## Task statement
In the records below, copy out every line from the one containing "#### Cash Flow Statement" through the one containing "reap significant returns.**", inclusive, character for character and with nothing else.

-- Supplied entries follows --

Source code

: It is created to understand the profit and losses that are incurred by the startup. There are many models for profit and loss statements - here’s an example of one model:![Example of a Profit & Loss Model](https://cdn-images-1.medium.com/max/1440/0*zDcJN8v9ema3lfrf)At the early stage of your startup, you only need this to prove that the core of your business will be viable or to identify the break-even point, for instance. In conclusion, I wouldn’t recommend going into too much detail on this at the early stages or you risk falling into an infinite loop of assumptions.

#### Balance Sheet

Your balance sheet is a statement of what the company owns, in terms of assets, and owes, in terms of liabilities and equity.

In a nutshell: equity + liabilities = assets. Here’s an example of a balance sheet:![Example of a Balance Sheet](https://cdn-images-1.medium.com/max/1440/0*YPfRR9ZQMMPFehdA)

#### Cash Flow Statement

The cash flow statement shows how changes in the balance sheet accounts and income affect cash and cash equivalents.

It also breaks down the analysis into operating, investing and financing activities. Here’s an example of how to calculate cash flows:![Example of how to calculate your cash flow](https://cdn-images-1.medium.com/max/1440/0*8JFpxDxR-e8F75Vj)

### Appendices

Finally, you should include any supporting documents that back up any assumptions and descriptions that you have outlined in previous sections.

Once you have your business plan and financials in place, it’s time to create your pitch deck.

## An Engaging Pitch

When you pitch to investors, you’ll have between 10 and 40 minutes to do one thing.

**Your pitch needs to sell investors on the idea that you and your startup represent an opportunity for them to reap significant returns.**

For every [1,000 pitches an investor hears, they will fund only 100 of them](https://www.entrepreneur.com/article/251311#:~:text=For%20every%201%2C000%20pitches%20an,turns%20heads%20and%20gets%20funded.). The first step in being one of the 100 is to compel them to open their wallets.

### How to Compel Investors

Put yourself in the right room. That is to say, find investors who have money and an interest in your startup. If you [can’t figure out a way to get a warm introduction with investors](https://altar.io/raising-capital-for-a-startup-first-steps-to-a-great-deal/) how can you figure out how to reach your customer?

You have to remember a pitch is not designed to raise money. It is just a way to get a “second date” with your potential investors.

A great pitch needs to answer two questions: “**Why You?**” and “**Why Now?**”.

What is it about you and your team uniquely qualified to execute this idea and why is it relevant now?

-- Supplied entries concluded --

## Exercise result
#### Cash Flow Statement

The cash flow statement shows how changes in the balance sheet accounts and income affect cash and cash equivalents.

It also breaks down the analysis into operating, investing and financing activities. Here’s an example of how to calculate cash flows:![Example of how to calculate your cash flow](https://cdn-images-1.medium.com/max/1440/0*8JFpxDxR-e8F75Vj)

### Appendices

Finally, you should include any supporting documents that back up any assumptions and descriptions that you have outlined in previous sections.

Once you have your business plan and financials in place, it’s time to create your pitch deck.

## An Engaging Pitch

When you pitch to investors, you’ll have between 10 and 40 minutes to do one thing.

**Your pitch needs to sell investors on the idea that you and your startup represent an opportunity for them to reap significant returns.**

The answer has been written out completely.